Edna Mary Anna Jane Shaw was born on 7 June 1891 at Murrumburrah, New South Wales. She undertook nursing training at the Marrickville Cottage Hospital in 1914-1917, and obtained her midwifery certificate from the Royal Hospital for Women, Paddington, in June 1918. She obtained her mothercraft certificate in 1927 from the Tresillian Mothercraft Training School, Petersham, run by the Royal Society for the Welfare of Mothers and Babies.
Edna was appointed acting Matron of Crown Street Women’s Hospital for a month in January 1919, and stayed on as deputy Matron under new Matron Agnes Clarke, taking charge of the district nursing.
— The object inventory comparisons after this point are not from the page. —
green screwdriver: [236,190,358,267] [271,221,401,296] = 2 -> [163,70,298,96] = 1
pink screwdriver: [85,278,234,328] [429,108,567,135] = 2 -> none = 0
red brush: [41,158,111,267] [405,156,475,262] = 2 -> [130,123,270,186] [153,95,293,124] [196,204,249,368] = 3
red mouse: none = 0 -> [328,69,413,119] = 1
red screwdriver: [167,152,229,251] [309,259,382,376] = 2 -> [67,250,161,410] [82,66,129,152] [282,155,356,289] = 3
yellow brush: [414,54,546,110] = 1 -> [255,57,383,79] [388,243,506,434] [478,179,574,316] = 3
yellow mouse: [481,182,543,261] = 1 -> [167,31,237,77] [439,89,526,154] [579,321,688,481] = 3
She also took charge of the new outpatient department in 1924, and the new premature babies ward in 1928. She was appointed Matron of Crown Street in 1936.
Matron Shaw was said to visit every mother and baby daily, provide clinical care where needed, instruct the nursing and midwifery staff, inspect the kitchen, laundry and staff quarters, and tend to the running of the hospital such as stoking the furnace, answering the switchboard, cooking, or even scrubbing floors.
Matron Shaw believed in rooming in (keeping mothers and babies together on the ward) and early discharge to home. While she embraced scientific advances to promote safer childbirth, she maintained that love and common sense remained essential.
Tall and serene, Matron Shaw had large, sparkling, blue-grey eyes and a warm smile. Known as ‘the mother of 100,000 babies’, she was loved far and wide and was highly respected by her staff. She was appointed O.B.E. in June 1950 and, on retiring on 31 October 1952, was presented with a cheque for £1000, following a public appeal. A new wing of the nurses’ home was named in her honour.
Edna Shaw died on 25 January 1974 and is buried in Waverley cemetery.